* [TEXT SEGMENT]:
┌────────

12 May 2013

Deathmatch: Bundler vs. Rubygems.org

This talk was given at Scottish Ruby Conference 2013, and the slides are available on SpeakerDeck, as well as available for download as a PDF. This post doesn't correlate exactly to the slides, but it has the same content.

This talk is a story of hubris, disaster, overcoming adversity, and accidentally launching a distributed denial of service attack against rubygems.org. Sorry about that, everybody. But now, the story of how that came to pass, and things came back better than ever:

The setup

It all begins with the release Bundler 1.0, on August 30 2010. The great thing about Bundler was that you could run one command to install all the gems your application needed! The terrible thing about that one command was that it took… a really long time, unfortunately.

In just a few short weeks, developers were already tweeting copies of the XKCD “compiling” comic, but with “compiling” replaced by “bundling”. Rubyists seem to have really high expectations as far as responsiveness goes (except when starting up Rails applications, I guess).

Anyway, it was unacceptable that Bundler was slow. Slowness makes us sad. We can do better! We will do better! The estimable Nick Quaranto, creator and maintainer of the Rubygems.org Rails app, proposed an idea: instead of downloading the entire index of every gem that has ever been pushed, why not just ask for only the gems that are in the Gemfile? Just a few weeks of cooperative work later, the Bundler API was born. Rubygems.org provided an API that returned a much smaller set of dependency information, and bundle install could run in as little as a few seconds.

└────────

* [GIVEN ENTRIES]:
┌────────

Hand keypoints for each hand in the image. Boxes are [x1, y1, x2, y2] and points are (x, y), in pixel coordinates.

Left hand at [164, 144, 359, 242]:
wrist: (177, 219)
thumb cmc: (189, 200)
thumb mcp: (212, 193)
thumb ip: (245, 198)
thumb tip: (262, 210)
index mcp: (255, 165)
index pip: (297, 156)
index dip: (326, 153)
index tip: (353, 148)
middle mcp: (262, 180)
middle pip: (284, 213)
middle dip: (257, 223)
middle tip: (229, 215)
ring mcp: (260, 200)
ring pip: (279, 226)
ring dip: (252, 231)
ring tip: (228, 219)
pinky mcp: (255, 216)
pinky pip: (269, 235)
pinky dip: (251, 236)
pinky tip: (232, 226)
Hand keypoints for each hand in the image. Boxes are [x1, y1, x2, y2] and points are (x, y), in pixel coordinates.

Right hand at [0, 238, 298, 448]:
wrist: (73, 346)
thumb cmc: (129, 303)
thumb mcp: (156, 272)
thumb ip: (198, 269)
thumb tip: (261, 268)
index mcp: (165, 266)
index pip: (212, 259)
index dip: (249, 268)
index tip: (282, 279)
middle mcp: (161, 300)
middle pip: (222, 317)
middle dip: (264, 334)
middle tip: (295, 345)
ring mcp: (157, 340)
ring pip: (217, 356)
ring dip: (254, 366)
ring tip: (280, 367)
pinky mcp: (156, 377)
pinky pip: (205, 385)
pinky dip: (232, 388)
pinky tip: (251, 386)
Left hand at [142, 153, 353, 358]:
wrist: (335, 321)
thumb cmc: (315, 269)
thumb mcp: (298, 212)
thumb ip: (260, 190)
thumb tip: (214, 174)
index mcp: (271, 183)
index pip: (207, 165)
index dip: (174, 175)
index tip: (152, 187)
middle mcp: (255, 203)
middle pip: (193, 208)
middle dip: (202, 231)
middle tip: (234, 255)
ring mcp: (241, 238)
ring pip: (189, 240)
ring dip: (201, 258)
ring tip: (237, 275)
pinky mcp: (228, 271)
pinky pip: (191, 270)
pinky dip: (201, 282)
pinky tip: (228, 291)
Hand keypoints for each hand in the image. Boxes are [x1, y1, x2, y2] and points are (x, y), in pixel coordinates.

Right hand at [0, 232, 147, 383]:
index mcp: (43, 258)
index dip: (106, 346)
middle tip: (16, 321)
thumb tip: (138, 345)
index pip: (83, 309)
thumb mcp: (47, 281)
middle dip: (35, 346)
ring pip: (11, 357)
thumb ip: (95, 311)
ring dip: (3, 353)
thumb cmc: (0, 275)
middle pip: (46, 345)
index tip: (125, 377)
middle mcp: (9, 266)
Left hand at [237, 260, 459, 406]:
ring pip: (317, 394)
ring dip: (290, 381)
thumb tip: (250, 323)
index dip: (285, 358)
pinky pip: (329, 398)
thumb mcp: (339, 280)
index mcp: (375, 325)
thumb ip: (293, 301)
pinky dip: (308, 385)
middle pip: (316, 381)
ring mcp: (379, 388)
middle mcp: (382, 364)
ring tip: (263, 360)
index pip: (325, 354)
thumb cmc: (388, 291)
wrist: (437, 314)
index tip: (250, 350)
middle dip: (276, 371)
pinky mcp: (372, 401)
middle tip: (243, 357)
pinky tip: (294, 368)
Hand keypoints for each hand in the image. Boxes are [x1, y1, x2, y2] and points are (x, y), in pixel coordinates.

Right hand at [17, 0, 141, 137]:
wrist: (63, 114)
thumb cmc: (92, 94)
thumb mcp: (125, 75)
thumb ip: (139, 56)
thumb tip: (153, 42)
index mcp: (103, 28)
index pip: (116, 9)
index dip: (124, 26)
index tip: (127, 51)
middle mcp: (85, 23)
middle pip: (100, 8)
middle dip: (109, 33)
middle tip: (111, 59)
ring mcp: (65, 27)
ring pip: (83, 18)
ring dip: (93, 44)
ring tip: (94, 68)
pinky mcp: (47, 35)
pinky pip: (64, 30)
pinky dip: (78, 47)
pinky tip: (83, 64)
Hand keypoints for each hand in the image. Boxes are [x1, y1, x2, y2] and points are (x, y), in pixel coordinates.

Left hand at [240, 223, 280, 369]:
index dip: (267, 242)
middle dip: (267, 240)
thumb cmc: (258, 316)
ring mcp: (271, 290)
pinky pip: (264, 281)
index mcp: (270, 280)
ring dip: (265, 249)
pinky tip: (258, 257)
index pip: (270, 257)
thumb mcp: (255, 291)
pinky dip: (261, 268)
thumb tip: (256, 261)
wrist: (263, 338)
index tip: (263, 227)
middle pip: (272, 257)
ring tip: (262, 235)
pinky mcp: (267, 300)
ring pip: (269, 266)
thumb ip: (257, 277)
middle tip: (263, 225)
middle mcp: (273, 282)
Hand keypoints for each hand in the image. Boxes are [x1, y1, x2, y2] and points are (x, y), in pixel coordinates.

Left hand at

└────────
┌────────

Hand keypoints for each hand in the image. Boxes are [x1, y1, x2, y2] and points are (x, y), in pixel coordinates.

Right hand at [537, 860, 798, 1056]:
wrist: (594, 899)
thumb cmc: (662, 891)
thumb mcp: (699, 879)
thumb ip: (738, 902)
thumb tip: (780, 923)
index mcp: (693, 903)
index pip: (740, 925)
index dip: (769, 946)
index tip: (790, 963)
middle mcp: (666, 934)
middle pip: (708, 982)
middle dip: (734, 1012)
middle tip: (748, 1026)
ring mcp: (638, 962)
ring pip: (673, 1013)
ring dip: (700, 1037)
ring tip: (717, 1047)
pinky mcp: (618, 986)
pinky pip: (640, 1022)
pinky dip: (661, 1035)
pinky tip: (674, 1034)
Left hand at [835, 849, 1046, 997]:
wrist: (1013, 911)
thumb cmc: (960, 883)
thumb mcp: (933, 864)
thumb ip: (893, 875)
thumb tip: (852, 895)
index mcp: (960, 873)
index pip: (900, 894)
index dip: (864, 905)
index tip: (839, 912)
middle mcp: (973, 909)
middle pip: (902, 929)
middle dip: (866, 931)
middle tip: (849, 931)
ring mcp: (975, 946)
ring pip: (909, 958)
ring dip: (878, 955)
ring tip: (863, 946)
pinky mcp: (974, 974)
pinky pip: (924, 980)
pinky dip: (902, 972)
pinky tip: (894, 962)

└────────
┌────────

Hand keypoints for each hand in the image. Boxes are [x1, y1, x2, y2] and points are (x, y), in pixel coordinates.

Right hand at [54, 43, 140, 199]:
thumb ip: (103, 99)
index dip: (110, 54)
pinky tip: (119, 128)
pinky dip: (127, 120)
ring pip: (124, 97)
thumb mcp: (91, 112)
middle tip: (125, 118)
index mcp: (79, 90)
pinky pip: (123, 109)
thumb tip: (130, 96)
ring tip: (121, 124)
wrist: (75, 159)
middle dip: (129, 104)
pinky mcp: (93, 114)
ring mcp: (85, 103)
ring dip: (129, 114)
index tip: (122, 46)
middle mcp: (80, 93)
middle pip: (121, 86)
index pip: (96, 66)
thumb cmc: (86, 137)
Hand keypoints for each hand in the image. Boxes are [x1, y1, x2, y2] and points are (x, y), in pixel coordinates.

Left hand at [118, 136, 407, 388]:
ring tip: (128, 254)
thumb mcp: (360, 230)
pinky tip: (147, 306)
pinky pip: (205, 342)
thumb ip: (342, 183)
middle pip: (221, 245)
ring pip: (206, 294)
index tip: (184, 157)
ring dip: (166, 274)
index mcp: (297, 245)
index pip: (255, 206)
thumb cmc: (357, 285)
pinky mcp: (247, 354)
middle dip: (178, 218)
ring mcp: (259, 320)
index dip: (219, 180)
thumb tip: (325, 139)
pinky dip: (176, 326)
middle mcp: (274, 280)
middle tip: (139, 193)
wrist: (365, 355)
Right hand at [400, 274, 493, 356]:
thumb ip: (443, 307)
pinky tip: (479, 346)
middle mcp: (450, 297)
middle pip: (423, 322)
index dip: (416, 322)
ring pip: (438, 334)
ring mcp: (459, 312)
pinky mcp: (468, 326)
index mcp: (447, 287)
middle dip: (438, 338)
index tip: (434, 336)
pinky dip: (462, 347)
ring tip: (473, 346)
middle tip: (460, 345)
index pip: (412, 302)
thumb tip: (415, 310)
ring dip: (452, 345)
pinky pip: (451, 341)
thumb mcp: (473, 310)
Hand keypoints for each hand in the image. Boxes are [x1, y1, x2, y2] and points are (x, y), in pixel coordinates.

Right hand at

└────────

* [TASKS]:
A. In the post on Bundler and Rubygems.org, revise the passage starting with "Deathmatch: Bundler vs." and going on through "long time, unfortunately." so that "hubris" is replaced by "arrogance".
B. Render this sentence from the post on Bundler and Rubygems.org in Spanish: "Rubygems.org provided an API that returned a much smaller set of dependency information, and bundle install could run in as little as a few seconds."

* [EXERCISE RESPONSES]:
A.
Deathmatch: Bundler vs. Rubygems.org

This talk was given at Scottish Ruby Conference 2013, and the slides are available on SpeakerDeck, as well as available for download as a PDF. This post doesn't correlate exactly to the slides, but it has the same content.

This talk is a story of arrogance, disaster, overcoming adversity, and accidentally launching a distributed denial of service attack against rubygems.org. Sorry about that, everybody. But now, the story of how that came to pass, and things came back better than ever:

The setup

It all begins with the release Bundler 1.0, on August 30 2010. The great thing about Bundler was that you could run one command to install all the gems your application needed! The terrible thing about that one command was that it took… a really long time, unfortunately.

B. Rubygems.org proporcionaba una API que devolvía un conjunto mucho más pequeño de información de dependencias, y bundle install podía ejecutarse en apenas unos segundos.